Elle l’accompagna jusqu’au comptoir. Elle tourna le dos à la table et Léa la vit lui faire des signes explicites.
— Qu’est-ce qu’il se passe ?
Léa haussa les épaules.
— Au fait ! j’ai quelque chose à te montrer, reprit Aurélie avec un air faussement enjoué. C’est dans mon sac à main. Il est dans la chambre, je crois, viens.
Elle se dirigea vers l’autre pièce. Léa hésita et se décida à la suivre. Elle remarqua le regard inquisiteur de Kevin qui la suivit des yeux. Aurélie se plaça hors de vue du salon le dos au mur. Elle poussa la porte derrière Léa.
— Mais qu’est-ce que tu fous avec ce mec ? murmura-t-elle. T’as vu comme il te traite ?

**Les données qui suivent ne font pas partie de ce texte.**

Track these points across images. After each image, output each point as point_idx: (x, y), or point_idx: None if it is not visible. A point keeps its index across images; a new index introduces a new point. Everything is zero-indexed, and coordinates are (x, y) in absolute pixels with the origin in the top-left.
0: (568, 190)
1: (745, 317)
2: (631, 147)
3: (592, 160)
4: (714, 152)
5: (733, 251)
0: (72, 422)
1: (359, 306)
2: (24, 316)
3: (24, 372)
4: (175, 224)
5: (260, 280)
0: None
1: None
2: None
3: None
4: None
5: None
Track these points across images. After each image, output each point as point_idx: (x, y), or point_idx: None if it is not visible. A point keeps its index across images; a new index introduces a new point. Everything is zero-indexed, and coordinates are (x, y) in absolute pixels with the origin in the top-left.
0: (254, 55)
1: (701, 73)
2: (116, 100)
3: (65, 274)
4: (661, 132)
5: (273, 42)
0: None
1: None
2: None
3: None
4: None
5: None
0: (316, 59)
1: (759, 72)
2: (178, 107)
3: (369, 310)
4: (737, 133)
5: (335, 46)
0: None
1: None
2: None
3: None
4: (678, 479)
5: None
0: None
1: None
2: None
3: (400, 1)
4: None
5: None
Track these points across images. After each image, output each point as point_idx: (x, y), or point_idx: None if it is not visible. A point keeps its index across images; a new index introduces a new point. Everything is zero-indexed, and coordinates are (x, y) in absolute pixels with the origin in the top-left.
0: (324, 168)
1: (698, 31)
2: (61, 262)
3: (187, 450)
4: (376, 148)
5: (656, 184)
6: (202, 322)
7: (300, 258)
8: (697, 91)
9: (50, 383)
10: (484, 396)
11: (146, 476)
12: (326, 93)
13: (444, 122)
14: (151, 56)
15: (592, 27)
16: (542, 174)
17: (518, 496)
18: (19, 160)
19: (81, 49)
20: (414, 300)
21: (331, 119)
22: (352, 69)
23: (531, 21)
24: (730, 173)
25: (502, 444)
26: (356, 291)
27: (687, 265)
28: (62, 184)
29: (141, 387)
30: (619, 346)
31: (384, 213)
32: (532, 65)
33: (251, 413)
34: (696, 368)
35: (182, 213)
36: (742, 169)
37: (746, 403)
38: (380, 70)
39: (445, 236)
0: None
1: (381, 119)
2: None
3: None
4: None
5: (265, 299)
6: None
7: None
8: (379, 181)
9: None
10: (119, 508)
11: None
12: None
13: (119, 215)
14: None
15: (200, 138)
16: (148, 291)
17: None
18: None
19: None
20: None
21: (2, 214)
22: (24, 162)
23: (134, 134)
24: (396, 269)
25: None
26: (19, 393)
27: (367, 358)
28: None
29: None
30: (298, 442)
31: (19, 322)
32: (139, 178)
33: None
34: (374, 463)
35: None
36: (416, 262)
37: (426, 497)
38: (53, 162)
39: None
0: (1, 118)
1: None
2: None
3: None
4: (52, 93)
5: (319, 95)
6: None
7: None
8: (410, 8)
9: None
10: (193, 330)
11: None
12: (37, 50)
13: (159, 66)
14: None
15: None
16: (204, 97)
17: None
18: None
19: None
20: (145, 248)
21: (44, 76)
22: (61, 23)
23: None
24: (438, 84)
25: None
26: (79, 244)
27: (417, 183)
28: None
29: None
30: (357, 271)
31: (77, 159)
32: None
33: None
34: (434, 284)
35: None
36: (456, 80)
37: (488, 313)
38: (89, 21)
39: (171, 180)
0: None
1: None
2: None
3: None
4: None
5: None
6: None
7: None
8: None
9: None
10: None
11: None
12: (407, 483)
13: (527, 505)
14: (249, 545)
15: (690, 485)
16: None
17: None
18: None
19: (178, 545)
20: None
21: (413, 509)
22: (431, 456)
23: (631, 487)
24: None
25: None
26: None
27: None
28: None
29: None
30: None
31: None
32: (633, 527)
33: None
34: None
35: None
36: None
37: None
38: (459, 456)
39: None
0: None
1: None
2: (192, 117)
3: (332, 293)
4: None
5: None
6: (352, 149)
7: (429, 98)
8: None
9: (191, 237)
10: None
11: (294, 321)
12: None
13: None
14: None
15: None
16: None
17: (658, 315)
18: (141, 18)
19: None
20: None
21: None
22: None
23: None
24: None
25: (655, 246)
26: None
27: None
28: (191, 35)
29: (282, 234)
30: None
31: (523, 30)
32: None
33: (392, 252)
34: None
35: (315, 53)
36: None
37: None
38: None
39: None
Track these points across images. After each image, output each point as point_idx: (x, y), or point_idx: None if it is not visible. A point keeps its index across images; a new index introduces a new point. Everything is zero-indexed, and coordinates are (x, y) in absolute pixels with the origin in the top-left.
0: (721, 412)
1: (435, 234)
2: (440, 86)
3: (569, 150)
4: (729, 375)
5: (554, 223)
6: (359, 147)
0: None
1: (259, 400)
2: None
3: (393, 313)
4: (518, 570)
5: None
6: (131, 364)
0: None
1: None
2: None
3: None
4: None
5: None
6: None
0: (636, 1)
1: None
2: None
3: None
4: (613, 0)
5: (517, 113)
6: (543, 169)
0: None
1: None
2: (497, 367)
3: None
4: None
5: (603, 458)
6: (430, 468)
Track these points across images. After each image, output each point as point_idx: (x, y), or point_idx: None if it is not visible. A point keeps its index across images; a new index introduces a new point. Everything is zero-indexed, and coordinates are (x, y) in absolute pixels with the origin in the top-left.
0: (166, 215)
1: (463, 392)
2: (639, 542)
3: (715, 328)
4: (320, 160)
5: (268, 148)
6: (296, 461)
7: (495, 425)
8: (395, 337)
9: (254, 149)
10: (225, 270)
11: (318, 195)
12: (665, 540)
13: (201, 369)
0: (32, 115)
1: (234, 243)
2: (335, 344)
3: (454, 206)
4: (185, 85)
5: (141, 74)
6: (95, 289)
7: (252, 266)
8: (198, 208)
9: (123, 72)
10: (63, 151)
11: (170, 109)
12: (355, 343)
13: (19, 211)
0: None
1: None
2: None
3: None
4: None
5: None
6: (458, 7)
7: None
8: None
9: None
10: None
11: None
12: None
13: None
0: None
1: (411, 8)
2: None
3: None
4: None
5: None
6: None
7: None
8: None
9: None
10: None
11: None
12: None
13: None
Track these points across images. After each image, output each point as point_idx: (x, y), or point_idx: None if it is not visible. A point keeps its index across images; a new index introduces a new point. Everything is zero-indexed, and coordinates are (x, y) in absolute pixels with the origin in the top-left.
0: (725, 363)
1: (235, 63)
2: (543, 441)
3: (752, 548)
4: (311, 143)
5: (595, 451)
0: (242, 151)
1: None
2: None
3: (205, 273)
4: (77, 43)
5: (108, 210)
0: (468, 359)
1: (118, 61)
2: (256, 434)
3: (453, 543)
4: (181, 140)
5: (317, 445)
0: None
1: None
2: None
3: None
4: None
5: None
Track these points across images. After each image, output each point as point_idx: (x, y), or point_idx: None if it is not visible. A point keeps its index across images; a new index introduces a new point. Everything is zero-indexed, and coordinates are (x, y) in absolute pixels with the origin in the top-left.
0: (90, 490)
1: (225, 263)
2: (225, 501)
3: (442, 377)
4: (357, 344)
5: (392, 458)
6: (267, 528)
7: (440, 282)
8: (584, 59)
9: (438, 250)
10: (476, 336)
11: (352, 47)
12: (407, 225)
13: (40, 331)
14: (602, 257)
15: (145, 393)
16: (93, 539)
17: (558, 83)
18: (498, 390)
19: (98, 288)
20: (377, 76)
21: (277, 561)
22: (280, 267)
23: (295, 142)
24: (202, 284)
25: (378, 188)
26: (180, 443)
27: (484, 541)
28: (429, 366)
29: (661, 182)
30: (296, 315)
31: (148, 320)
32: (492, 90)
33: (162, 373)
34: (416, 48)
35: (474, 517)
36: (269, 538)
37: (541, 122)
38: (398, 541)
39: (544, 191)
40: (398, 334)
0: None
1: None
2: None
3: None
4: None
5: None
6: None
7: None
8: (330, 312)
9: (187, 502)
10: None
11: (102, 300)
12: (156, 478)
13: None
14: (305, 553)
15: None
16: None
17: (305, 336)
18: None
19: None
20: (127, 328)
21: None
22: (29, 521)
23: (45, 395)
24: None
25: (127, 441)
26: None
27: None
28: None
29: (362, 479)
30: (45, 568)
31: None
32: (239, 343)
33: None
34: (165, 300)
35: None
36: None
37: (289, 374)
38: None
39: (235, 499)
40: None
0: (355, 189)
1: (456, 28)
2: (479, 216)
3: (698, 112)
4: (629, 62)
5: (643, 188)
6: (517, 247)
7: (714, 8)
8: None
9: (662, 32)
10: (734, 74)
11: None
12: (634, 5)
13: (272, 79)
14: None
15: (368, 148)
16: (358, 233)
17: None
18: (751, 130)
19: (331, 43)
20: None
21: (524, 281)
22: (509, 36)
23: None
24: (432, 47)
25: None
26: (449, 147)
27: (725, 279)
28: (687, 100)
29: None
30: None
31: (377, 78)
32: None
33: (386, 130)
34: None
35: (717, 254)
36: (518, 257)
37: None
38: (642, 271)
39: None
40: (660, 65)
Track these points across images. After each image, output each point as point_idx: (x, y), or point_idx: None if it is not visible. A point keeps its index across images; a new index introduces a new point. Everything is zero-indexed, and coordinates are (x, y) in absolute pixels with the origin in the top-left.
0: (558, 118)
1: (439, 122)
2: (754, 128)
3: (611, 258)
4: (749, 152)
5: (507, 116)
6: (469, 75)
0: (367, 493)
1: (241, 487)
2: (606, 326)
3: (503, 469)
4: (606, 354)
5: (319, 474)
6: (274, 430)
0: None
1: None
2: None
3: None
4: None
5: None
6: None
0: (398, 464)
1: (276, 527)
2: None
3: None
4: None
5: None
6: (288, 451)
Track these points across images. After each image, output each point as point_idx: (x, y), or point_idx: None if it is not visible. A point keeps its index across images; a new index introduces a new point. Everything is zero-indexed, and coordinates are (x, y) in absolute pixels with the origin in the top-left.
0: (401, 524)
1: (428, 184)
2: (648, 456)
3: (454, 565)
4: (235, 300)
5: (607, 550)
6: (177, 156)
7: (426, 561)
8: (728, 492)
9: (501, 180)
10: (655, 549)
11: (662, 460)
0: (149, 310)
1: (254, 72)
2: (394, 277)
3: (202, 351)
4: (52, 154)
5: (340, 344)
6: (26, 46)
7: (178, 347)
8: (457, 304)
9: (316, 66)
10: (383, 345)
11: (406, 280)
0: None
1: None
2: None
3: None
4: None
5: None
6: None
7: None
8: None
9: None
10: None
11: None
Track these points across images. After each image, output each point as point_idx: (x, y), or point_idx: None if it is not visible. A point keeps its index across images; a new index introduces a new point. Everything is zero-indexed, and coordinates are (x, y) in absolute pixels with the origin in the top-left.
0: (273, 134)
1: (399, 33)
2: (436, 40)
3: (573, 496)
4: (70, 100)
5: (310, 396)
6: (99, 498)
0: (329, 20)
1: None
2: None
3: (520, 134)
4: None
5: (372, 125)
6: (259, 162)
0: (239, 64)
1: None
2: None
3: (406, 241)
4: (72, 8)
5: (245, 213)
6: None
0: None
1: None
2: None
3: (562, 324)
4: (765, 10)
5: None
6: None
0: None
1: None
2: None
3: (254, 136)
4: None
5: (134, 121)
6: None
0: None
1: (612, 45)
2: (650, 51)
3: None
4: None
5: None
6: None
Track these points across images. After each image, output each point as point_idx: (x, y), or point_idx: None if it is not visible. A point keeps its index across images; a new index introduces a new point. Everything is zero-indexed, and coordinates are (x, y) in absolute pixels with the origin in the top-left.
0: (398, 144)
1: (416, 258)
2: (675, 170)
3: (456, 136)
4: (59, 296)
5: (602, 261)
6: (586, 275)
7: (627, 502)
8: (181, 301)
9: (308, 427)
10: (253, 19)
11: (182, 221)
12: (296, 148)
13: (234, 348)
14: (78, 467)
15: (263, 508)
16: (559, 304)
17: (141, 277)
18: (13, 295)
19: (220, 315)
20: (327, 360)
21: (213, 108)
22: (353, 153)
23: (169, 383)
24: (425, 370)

Léa se sentit perdre pied. Elle ne savait plus quoi penser. Aurélie était plus qu’une amie pour elle, une sœur authentique qui incarnait toute l’affection familiale dont elle avait été privée.
— Tu sais, il n’est pas comme ça d’habitude. Je ne sais pas…
— Il a du charme, c’est un beau gosse, mais quand même, tu es sûre de toi ?
Léa avait de plus en plus de mal à gérer l’angoisse qui l’étreignait.
— Il faut qu’on revienne sinon…
— Sinon quoi ?
Elle s’enfuit presque devant le regard dépité de son amie.
Le repas se termina avec le traditionnel café. Elle fut navrée de constater que contrairement à leur habitude, ses amis ne s’attardèrent pas. Romain se leva le premier, suivi par Charly. Les embrassades furent brèves. Aurélie s’attarda, entraînant Chloé un peu à l’écart sur le palier.
— Tu me téléphones, promis hein ? lui murmura-t-elle pendant qu’elle l’embrassait.
Léa ferma la porte et se dirigea vers l’évier pour faire la vaisselle. Un lourd silence planait dans la pièce. Elle sentait dans son dos, tout le poids du regard de Kevin. Il apporta les tasses de café.
— Bon ça s’est bien passé, hein ?
Cette remarque en apparence ordinaire, mais en complet contraste avec ses émotions, la troubla profondément. Elle resta concentrée sur le lavage des assiettes. Il lui prit les épaules et la tourna vers lui, lentement.
— Tu sais que je t’aime, hein ?
Son sourire irrésistible lui procura une bouffée de chaleur au cœur. Il l’embrassa avec une tendre passion. Son angoisse et ses doutes se diluèrent. Il la serra contre lui.
— J’ai besoin de toi, je ne me sens pas vivre si tu n’es pas là, lui murmura-t-il.
Elle l’enserra à son tour. Il s’écarta.
— Attends, je vais t’aider.
Il entreprit d’essuyer la vaisselle déposée à côté. Léa sourit, l’anxiété s’éloigna enfin. La dernière tasse à café rangée, Kevin la prit par la main et l’entraîna vers la chambre. Il commença à l’embrasser sur le cou avec de douces caresses. Elle abaissa toutes ses défenses et se laissa faire. Il la déshabilla minutieusement et l’amena doucement vers le lit. Il enflamma tous ses sens, et elle le désirait de tout son être, se laissant emporter, corps et âme.